A saint, whose life had been spent in such deep love, could not but die of love. Unable to love his dear Jesus as he would have wished amid the distractions of this life, and having done the duty demanded by our Lord’s tender years, it only remained for him to say to the Father: I have achieved the task which thou gavest me to do (Jn. 17:4); and to the Son: “My Child, your heavenly Father entrusted your body into my hands on the day you came into this world; now, on the day appointed for me to leave the world, it is into your hands that I commend my spirit” (cf. Ps. 30:6; Lk. 23:46).
So – as I picture it – he died, this great patriarch, a man chosen to perform for the Son of God the tenderest, most loving offices possible, after those which his heaven-sent Spouse fulfilled – she who was the true Mother of that same Son.

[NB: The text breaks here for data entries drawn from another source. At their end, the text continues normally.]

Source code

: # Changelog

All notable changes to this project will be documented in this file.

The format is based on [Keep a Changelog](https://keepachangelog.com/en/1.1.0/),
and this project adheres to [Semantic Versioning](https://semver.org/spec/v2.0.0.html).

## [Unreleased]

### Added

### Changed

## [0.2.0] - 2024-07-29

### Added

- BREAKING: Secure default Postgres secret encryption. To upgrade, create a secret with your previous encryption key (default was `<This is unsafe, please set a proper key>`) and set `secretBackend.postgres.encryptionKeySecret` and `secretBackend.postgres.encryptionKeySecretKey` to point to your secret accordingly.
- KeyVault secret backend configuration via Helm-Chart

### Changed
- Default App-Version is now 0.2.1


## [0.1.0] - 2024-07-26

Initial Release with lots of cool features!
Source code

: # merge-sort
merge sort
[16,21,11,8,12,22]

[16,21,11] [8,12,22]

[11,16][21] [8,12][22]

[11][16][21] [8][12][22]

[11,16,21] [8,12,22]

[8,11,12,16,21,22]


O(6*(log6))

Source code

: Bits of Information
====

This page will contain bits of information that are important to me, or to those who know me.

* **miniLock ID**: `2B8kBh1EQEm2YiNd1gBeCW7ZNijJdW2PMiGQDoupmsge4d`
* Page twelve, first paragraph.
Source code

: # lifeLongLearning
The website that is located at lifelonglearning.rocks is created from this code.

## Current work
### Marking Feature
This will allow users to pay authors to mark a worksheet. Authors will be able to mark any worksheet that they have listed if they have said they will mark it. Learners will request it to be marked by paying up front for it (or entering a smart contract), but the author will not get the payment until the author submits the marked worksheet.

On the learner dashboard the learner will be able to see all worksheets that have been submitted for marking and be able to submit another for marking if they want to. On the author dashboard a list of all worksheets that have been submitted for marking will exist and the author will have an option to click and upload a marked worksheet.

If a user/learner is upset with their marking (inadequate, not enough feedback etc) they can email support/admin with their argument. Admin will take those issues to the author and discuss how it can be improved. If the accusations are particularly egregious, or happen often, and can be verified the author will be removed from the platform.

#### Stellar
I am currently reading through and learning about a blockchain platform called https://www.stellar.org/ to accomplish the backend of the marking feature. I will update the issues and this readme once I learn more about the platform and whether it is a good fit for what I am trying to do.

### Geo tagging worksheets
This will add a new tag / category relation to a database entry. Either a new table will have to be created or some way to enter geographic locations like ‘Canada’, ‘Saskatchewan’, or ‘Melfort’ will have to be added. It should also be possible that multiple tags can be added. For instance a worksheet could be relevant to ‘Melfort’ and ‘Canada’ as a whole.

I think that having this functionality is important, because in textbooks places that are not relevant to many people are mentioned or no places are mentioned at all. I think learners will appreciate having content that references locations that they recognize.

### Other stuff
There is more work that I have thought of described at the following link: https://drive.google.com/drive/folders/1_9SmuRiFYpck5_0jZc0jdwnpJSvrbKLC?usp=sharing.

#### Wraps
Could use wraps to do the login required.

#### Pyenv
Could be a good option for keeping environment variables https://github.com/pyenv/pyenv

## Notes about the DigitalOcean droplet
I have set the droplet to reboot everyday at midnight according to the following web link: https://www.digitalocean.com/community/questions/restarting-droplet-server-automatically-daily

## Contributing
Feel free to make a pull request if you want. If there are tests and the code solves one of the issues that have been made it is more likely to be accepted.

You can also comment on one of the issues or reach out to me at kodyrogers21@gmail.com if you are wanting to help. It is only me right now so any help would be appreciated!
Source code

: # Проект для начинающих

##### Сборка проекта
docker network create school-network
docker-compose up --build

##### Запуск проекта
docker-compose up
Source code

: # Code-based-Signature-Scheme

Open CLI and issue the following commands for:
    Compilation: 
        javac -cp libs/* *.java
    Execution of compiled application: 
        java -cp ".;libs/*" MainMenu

In her case, it is impossible to imagine her dying of anything but love. That is the noblest of deaths; consequently, it is a death befitting the noblest of human lives – a death the angels themselves would long for, were they capable of dying.
If the early Christians were described as having one heart and soul (Acts. 4:32), on account of their perfect mutual love; if St. Paul was alive to self no longer, but Christ lived in him (cf. Gal. 2:20), by reason of the close union of heart between him and his Master, so that his soul’s real life was no longer in the human heart it animated, but in the Saviour’s heart it loved – how much truer it is to say, God knows, that the blessed Virgin and her Son had only one heart, one soul, one life; that this holy Mother was living, though not with her own life … Christ was alive in her!
Now, if this Mother lived with her Son’s life, then she also died of her Son’s death: as a person lives, so do they die. The Virgin Mother gathered in her heart – through her ever-vivid memory of them – all the lovable incidents of her Son’s life and death. She was always in direct contact with the most ardent inspirations that her Son, in his sunrise of restoration (Mal. 4:2), casts upon the hearts of men from the noonday blaze of charity. In addition she was constantly engaged in active contemplation, until the fire of God’s love consumed her utterly – a holocaust of sweetness.
In other words, she died of love, her soul enraptured, transported into the embrace of her Son’s love. How lovingly her death led to life, how inevitably her love led to death!